-- START OF Excerpt --

Because they would be used in weapons, such engines would be for one-off use, meaning they would not need a long lifespan. This reduces, but far from eliminates, the technical challenges posed by their development. The plan is for CSIR Aeronautics to develop the technology and the manufacturing processes to derisk both the engine and its production process. Thereafter, the expertise could be transferred to industry for commercial exploitation. Currently, this programme is being financed by the CSIR itself.
“This project could develop an entire industry,” he enthuses. “The engines may be small in size but the value of such an industry would be significant. With our approach, we will be able to go out to the market with a relevant technology. We have worked on this engine project for more than three years now. We are also in the process of refurbishing the required test facilities. The compressor tests will be a major step, and we aim to fund the development and testing of the compressor itself. The development of the engine also involves the CSIR Materials Science expertise – for example, high-quality casting.”
But the industry that could be developed from this technology might not be South African. It all depends on who is willing to invest in the project. “Foreign clients are already interested,” he reports.
UP AND AWAY . . .
Another niche area that still offers real opportunities, and one, moreover, in which South Africa has long established and deep expertise, is the UAV, also called remotely piloted aircraft and popularly called drones. “Our aerodesign team is focused on UAVs,” reports CSIR principal aeronautical engineer and aero research group leader John Monk. “We are concerned with the more innovative design side of things. Currently, we have the Indiza hand-launched demonstrator mini-UAV, and the long endurance modular UAV (LEMU).”
It must be stressed that the CSIR is also pursuing other UAV projects on behalf of outside clients. These projects, which are funded by the clients, naturally take priority over the in-house projects. Of the in-house initiatives, the Indiza, which has a modular payload bay capable of taking images or electronic packages, is used to test sensors and electronic warfare systems, but the LEMU is the primary project. Totally funded by the CSIR, this programme is now in its third year.

-- END OF Excerpt --
-- START OF Provided material --

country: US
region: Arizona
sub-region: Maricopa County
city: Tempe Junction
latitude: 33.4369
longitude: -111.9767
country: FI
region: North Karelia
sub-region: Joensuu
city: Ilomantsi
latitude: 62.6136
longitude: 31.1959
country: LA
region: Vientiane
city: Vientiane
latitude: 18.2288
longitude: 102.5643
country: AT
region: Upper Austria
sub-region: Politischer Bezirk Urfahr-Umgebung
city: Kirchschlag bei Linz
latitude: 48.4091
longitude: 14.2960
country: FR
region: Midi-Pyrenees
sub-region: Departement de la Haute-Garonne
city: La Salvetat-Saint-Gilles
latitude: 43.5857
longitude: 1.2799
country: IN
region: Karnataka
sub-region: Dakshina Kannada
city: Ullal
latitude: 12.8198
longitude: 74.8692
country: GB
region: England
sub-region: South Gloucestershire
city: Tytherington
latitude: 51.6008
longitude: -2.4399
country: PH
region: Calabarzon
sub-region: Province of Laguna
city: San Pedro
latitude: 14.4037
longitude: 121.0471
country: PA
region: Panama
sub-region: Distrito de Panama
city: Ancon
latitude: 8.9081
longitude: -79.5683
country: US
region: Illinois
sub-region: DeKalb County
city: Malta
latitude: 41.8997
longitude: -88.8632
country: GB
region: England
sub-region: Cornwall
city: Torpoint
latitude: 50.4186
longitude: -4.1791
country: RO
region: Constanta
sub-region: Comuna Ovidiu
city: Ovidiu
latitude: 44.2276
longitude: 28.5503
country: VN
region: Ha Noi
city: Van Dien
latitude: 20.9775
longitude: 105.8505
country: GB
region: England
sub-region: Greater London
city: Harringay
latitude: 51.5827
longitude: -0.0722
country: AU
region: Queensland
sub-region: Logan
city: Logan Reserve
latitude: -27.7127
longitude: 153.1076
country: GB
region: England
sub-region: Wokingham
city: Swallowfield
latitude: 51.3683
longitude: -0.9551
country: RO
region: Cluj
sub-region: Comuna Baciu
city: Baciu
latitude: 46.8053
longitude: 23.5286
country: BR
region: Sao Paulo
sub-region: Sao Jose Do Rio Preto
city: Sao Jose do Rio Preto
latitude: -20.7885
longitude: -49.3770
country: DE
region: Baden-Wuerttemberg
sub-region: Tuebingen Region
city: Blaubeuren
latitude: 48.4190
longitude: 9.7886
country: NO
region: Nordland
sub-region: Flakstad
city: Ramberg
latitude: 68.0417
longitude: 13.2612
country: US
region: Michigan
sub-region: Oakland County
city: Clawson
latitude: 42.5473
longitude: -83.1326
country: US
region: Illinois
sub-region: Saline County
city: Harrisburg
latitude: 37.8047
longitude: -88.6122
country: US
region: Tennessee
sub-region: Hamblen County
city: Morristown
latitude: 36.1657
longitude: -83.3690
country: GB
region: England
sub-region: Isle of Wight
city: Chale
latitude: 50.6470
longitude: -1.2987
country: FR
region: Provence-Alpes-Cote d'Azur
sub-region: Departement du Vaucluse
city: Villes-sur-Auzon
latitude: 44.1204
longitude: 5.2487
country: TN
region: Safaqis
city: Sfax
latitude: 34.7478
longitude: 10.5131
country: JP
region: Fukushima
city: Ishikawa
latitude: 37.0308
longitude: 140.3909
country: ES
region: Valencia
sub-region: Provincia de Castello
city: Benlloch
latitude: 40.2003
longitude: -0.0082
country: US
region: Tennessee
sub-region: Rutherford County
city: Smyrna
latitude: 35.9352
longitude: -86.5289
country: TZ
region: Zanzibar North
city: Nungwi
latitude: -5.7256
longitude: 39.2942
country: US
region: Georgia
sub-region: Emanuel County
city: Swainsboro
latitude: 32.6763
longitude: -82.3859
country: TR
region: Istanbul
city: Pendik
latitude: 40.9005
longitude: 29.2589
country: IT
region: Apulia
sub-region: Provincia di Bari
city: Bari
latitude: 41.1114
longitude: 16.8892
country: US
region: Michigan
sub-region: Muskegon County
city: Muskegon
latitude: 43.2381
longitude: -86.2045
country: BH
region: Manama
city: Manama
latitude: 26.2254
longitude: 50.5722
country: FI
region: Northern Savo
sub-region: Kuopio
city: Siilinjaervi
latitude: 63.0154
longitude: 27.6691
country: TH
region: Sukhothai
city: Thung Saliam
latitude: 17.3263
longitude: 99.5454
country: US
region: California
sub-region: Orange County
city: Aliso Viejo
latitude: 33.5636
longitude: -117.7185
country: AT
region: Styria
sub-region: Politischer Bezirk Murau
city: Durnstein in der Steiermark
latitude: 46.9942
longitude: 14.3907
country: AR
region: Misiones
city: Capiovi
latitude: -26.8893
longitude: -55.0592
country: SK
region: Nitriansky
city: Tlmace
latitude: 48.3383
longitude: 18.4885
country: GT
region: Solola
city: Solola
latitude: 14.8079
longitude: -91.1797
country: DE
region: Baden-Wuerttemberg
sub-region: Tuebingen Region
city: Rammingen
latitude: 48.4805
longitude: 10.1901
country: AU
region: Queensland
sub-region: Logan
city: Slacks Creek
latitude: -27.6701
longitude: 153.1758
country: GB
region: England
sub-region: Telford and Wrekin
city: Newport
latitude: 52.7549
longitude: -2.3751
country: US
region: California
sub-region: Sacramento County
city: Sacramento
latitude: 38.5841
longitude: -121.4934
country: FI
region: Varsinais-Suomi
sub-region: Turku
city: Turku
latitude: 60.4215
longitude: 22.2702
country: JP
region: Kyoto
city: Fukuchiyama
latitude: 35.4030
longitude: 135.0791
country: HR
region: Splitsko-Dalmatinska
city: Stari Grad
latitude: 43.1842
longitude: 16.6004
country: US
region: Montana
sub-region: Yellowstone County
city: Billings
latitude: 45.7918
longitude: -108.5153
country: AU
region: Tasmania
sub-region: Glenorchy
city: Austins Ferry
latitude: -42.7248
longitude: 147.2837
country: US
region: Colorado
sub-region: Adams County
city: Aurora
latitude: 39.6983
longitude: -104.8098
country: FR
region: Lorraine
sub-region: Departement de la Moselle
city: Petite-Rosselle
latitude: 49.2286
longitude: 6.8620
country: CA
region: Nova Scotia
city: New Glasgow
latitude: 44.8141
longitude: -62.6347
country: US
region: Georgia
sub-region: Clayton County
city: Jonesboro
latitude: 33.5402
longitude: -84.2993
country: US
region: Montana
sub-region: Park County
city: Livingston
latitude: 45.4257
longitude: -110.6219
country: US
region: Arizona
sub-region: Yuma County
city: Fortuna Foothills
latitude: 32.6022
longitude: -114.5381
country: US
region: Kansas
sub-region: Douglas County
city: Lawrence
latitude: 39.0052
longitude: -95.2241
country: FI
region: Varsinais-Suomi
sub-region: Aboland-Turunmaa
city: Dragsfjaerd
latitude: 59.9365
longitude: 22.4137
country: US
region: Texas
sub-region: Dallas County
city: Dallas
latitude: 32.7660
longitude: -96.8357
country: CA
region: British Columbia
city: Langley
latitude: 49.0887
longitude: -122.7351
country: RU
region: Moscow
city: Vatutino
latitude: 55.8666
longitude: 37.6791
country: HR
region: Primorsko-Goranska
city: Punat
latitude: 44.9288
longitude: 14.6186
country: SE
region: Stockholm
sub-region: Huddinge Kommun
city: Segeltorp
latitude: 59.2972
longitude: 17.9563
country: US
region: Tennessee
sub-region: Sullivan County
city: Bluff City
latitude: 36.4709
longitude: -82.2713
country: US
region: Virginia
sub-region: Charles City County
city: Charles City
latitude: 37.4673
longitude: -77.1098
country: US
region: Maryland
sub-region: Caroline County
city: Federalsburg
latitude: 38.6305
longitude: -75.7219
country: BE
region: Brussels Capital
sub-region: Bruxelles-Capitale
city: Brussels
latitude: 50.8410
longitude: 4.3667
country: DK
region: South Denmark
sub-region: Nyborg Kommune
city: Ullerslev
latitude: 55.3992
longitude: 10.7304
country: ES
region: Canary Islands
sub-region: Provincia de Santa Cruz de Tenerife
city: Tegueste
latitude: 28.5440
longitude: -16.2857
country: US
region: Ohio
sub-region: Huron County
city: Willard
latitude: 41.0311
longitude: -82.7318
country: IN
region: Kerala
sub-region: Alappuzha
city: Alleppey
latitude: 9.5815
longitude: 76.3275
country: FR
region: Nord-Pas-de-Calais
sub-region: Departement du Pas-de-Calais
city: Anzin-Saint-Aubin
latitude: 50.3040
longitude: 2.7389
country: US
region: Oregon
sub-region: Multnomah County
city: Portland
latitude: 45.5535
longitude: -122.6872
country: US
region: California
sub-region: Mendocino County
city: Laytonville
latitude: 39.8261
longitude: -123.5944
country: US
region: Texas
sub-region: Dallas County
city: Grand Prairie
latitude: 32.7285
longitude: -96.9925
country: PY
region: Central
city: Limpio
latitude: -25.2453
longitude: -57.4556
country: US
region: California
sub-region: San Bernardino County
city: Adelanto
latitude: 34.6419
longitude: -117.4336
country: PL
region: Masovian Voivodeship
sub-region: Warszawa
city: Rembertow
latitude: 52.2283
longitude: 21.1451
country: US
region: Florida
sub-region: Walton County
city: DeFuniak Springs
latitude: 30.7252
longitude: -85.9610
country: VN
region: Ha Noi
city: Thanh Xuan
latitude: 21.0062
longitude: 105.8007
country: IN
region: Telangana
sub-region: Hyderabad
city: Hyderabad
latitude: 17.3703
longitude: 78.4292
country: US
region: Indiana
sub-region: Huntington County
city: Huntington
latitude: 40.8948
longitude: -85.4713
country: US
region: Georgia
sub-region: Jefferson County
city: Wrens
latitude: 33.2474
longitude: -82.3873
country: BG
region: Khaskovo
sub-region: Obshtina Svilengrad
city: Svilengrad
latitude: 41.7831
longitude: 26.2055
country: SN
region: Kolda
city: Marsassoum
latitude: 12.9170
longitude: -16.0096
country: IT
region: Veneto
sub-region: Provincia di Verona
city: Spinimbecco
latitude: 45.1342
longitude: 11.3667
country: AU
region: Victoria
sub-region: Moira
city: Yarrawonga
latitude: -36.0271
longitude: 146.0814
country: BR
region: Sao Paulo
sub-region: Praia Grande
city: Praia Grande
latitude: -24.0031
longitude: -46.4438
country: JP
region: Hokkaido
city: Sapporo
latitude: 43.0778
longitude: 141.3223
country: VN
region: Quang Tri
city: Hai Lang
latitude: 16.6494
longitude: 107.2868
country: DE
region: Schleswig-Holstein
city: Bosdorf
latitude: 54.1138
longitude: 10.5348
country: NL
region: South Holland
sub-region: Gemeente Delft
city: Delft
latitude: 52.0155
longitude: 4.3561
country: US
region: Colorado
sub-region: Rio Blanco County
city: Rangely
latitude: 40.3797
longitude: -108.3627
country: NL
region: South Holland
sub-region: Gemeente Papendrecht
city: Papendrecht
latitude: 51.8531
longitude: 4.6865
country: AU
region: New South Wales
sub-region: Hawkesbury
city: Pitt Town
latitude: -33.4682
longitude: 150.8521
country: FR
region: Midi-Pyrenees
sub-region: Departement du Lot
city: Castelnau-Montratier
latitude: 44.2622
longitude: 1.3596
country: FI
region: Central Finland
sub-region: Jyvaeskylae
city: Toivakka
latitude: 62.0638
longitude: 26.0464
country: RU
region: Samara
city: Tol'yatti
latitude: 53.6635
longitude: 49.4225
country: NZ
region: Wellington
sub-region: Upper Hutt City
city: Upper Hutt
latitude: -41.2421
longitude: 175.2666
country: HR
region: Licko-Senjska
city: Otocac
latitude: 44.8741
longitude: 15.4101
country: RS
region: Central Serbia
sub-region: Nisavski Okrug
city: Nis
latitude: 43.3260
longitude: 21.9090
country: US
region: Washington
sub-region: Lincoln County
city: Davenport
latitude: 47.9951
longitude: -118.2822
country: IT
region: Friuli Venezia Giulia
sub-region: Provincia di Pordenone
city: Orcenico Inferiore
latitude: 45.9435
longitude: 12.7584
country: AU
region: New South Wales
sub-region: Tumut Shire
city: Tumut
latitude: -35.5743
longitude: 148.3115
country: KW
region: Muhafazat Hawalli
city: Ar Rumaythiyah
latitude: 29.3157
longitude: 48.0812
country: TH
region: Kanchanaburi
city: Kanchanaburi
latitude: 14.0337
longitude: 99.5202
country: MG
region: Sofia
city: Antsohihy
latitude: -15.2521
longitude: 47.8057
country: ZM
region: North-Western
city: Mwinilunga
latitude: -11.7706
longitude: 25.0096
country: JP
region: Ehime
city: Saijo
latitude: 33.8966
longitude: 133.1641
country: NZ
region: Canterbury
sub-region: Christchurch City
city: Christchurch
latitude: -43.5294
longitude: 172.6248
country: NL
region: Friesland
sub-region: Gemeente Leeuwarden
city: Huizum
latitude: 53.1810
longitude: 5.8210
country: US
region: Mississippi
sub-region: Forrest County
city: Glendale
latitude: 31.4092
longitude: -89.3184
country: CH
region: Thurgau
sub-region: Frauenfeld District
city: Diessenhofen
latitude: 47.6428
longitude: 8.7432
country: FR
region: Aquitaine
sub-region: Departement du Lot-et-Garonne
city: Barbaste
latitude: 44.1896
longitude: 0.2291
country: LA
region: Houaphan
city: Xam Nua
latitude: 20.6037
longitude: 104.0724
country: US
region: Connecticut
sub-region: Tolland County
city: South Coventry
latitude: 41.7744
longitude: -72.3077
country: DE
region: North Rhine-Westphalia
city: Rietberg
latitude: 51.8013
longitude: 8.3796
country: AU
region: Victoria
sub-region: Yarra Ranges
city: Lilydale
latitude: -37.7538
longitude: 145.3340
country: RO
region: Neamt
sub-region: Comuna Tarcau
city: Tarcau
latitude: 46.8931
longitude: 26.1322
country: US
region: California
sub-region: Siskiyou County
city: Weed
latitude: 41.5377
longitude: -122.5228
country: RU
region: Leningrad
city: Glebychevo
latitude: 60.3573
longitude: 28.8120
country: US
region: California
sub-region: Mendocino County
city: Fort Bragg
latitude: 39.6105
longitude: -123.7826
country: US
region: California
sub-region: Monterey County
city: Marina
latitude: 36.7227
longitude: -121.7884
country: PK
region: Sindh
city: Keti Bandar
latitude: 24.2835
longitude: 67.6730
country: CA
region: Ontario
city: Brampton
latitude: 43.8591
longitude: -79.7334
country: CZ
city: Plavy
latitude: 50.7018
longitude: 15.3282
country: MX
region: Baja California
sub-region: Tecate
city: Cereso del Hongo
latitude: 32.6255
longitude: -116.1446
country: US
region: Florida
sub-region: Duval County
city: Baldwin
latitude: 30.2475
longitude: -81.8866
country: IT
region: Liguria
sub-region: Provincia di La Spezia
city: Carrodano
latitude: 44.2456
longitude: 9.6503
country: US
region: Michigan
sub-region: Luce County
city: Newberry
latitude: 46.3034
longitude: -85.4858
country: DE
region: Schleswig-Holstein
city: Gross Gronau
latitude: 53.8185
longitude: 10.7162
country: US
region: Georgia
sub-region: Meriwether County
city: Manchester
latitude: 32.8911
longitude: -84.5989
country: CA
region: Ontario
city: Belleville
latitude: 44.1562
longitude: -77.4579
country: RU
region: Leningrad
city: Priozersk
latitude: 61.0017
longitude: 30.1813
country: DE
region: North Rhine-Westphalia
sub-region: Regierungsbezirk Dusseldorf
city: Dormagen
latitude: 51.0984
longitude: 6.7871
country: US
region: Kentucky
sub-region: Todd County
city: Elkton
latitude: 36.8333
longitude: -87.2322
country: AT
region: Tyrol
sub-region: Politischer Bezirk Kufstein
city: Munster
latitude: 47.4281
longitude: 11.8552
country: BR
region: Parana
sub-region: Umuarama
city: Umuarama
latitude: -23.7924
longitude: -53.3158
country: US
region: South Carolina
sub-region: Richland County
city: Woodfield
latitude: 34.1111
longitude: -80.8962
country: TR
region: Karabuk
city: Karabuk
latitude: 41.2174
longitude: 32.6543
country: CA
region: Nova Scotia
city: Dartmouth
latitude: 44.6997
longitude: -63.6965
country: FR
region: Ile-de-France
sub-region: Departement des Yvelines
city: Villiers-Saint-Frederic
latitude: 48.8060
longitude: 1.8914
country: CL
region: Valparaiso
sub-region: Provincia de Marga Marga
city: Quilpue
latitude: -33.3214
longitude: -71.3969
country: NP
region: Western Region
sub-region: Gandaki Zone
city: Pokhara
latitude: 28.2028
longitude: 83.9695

-- END OF Provided material --

## Task requirements:
A. According to the CSIR aeronautics excerpt, who is currently financing the engine programme?
B. Repeat the part of the CSIR aeronautics excerpt from "It must be stressed" up to and including "its third year.".
C. Continue the CSIR aeronautics excerpt, starting right after its last sentence.

## Final results:
A. The CSIR itself is financing it.

B.
It must be stressed that the CSIR is also pursuing other UAV projects on behalf of outside clients. These projects, which are funded by the clients, naturally take priority over the in-house projects. Of the in-house initiatives, the Indiza, which has a modular payload bay capable of taking images or electronic packages, is used to test sensors and electronic warfare systems, but the LEMU is the primary project. Totally funded by the CSIR, this programme is now in its third year.

C.
The LEMU is descended from the CSIR’s Modular UAV (MUAV), through the MUAV-long endurance (MUAV-LE). Like the original MUAV, the LEMU is a twin-engined twin- fuselage design, and payloads are carried in pods mounted under the centre wing section, which connects the two fuselages. The payload pods are easily changeable, making it simple and quick to change the UAV’s mission. (The LEMU is a more refined development of the MUAV-LE, which was designed as a border patrol demonstrator, but has not flown yet.)
Two versions of the LEMU are being developed – the electrically powered e-LEMU and the internal combustion (petrol) engine-powered LEMU-IC. The e-LEMU will be the first to fly, later this year, because it is effectively complete. (Completion of the LEMUs has been delayed by the need to prioritise client-funded UAV projects.) The LEMU-IC’s airframe has been completed, but it still needs to be fitted with all its systems. It should be completed and ready to fly next year.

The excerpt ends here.